According to a lawsuit filed this week in New York, Paul Schrader, a lauded screenwriter and director who rose to fame via his work with Martin Scorsese, admitted to sexually assaulting his personal assistant at the 2024 Cannes Film Festival, comparing himself to convicted rapist Harvey Weinstein. But after the 78-year-old director agreed to a confidential settlement to resolve the situation, he reneged, the suit claims, leaving her no option but to take him to court.
The civil suit was filed Thursday, and alleged breach of contract between Paul Schrader and his former assistant, a 26-year-old woman identified in court documents as Jane Doe. According to the legal filing (which you can read in full online), Doe started her job with the Taxi Driver scribe in May of 2021; soon after, the suit claims, the director “used his position of power over Ms. Doe (who is 52 years younger than him) to force her to work in a sexually hostile, intimidating, and humiliating environment on a daily, if not hourly, basis.”
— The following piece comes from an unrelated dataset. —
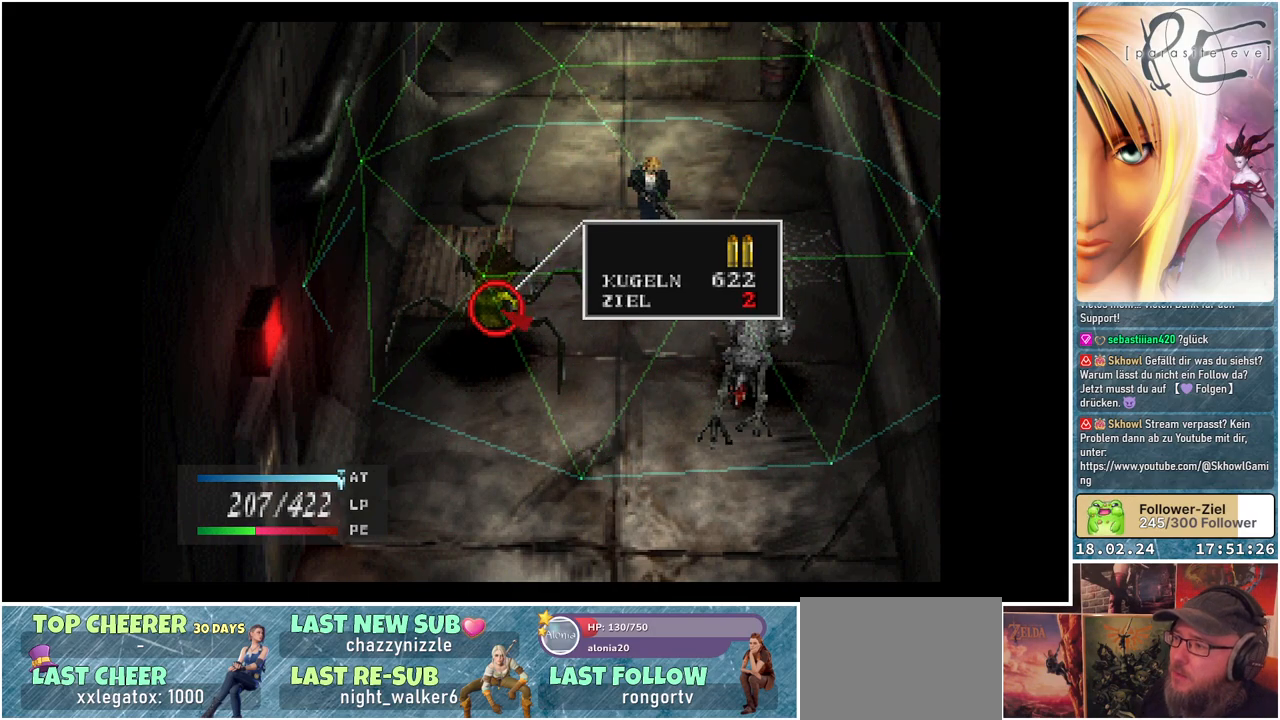
{"buttons": [], "events": [[217, "A", "down"], [317, "A", "up"], [383, "A", "down"], [483, "A", "up"]]}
Things reached a tipping point in May 2024, when Doe and Schrader were at the Cannes Film Festival to promote his latest film, Oh, Canada. According to the lawsuit, Schrader “demanded Ms. Doe go to his hotel room, trapped her inside, grabbed her arms, and thrust his face into hers to kiss her against her will, and then further restrained her in an effort to keep her in the room before she managed to free herself and flee the hotel room.”
Days after that incident, the lawsuit claims Doe returned to Schrader’s room “after receiving numerous calls and angry text messages, in which Defendant Schrader claimed that he was ‘dying’ and could not pack his own bags,” but says that when she arrived, he exposed himself to her.
The lawsuit also details emails allegedly sent by Schrader to Doe in which he makes statements such as “I sense you recoil every time I have the impulse to touch you” and “I cringe at the thought you fear I might touch you,” both allegedly sent while Doe was in Schrader’s employ.
In September, the suit claims, she was fired, with Schrader allegedly writing in email “So I fucked up. Big time… If I have become a Harvey Weinstein in your mind then of course you have no choice but to put me in the rear view mirror.”
After the dismissal, Doe retained legal counsel, who worked with Schrader’s legal team to secure a confidential financial settlement over the claims. Though an agreement was allegedly reached, after a period of “soul searching,” Schrader decided not to sign, saying he “could not live with himself” if he complied. “This is an open-and-shut settlement enforcement matter,” Doe attorney Gregory Chiarello writes in the filing, claiming that even unsigned, the agreement was binding. (As of publication time, Doe’s legal representatives have not responded to Vanity Fair’s request for comment.)
Schrader’s attorney Philip Kessler denied Doe’s claims to the Hollywood Reporter, saying the filing is a “desperate, opportunistic and frivolous lawsuit to enforce a settlement that was never signed by Schrader.” (Vanity Fair has reached out to Kessler for comment, but has not received a response as of publication.)
“The agreement that they’re trying to enforce against Mr. Schrader, in plain English, required both parties to sign it before it became legally effective,” Kessler tells the AP. “Mr. Schrader declined to sign it. It’s frankly as simple as that.”
According to Kessler, the allegations in the suit are “in many respects inaccurate, in other respects materially misleading and exaggerated. Mr. Schrader never had sex with his former assistant. He never tried to have sex with his former assistant. The circumstances here will be shown to have been blown very wildly out of proportion to reality…We intend to vigorously defend the case.”